Evgena leur fit signe d’avancer, les mâchoires serrées. Ils tirèrent leurs épées et leurs dagues et passèrent par l’ouverture. Ulrika posa la main sur la poignée de la porte et essaya de la tourner. Elle était verrouillée. Elle tourna plus fort et le système de fermeture se brisa dans un craquement sourd. Elle attendit, à l’écoute de cris d’alerte, mais n’entendit rien d’autre que les accords de l’orchestre au-dessus d’eux.
Elle baissa son masque autour de son cou afin de mieux y voir, ouvrit légèrement la porte et regarda à l’intérieur. La musique devint plus forte, de même que le bruit de verre brisé, et à travers la véritable forêt de piliers, de madriers et d’engrenages de bois, elle vit des gens en robes violettes agenouillés en un demi-cercle.
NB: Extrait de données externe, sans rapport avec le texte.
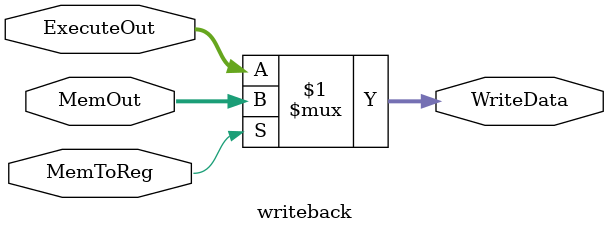
<source format=v>
module writeback(ExecuteOut, MemOut, MemToReg, WriteData);
    input [15:0] ExecuteOut, MemOut;
    input MemToReg;
    output [15:0] WriteData;

    assign WriteData = (MemToReg) ? MemOut : ExecuteOut;
endmodule

</source>
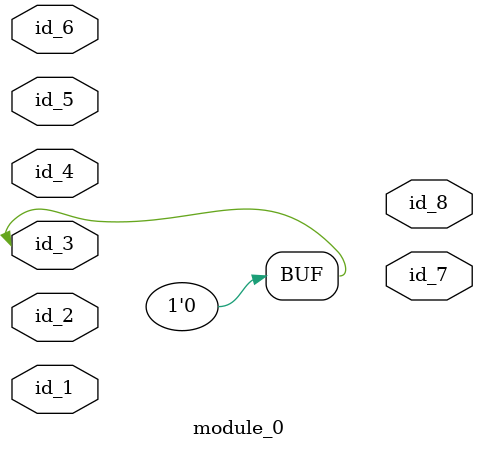
<source format=v>
module module_0 (
    id_1,
    id_2,
    id_3,
    id_4,
    id_5,
    id_6,
    id_7,
    id_8
);
  output id_8;
  output id_7;
  input id_6;
  input id_5;
  input id_4;
  inout id_3;
  input id_2;
  inout id_1;
  assign id_3 = 1'b0;
endmodule

</source>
Ils chantaient et jetaient des objets qu’elle eut du mal à identifier.
Elle se glissa à l’intérieur, suivie de Stefan, puis d’Evgena et regarda autour d’elle. L’endroit était haut, sombre, encombré d’échelles et d’escaliers qui conduisaient à une étroite passerelle. Des morceaux de décors étaient rangés contre les murs, de grosses caisses débordant d’épées factices, de boucliers de carton et de couronnes de carnaval étaient entassées sous les escaliers, avec des bannières de tzars morts depuis des lustres, le tout laissait au centre un large espace dégagé.
Quand elle s’avança, une senteur de sang frais lui chatouilla le nez et elle baissa les yeux. Deux garçons de scène gisaient près de la porte, la gorge tranchée. Elle les enjamba et progressa au milieu de la forêt de piliers de bois, suivie par Stefan et Evgena, jusqu’à ce qu’un large trou leur barre le passage. Il avait été creusé tout récemment et s’enfonçait profondément dans la terre humide. L’ouverture surplombait un tas de briques et quelques pelles et pioches, ainsi qu’une volée de dalles posées les unes sur les autres pour aider à monter.
— Ça donne dans les égouts, chuchota Stefan.
Ulrika acquiesça d’un signe de tête et commença à contourner le trou.
L’espace dégagé au-delà était dominé par une large roue creuse, comme celle d’un moulin, deux hommes se tenaient près d’elle. Elle était fixée par des cordes à une plate-forme carrée placée au centre de l’espace, sur laquelle était monté un cultiste, portant une cape comme tous les autres, capuche tirée sur la tête. Il tenait en main un violon qui ne pouvait être que le Fieromonte.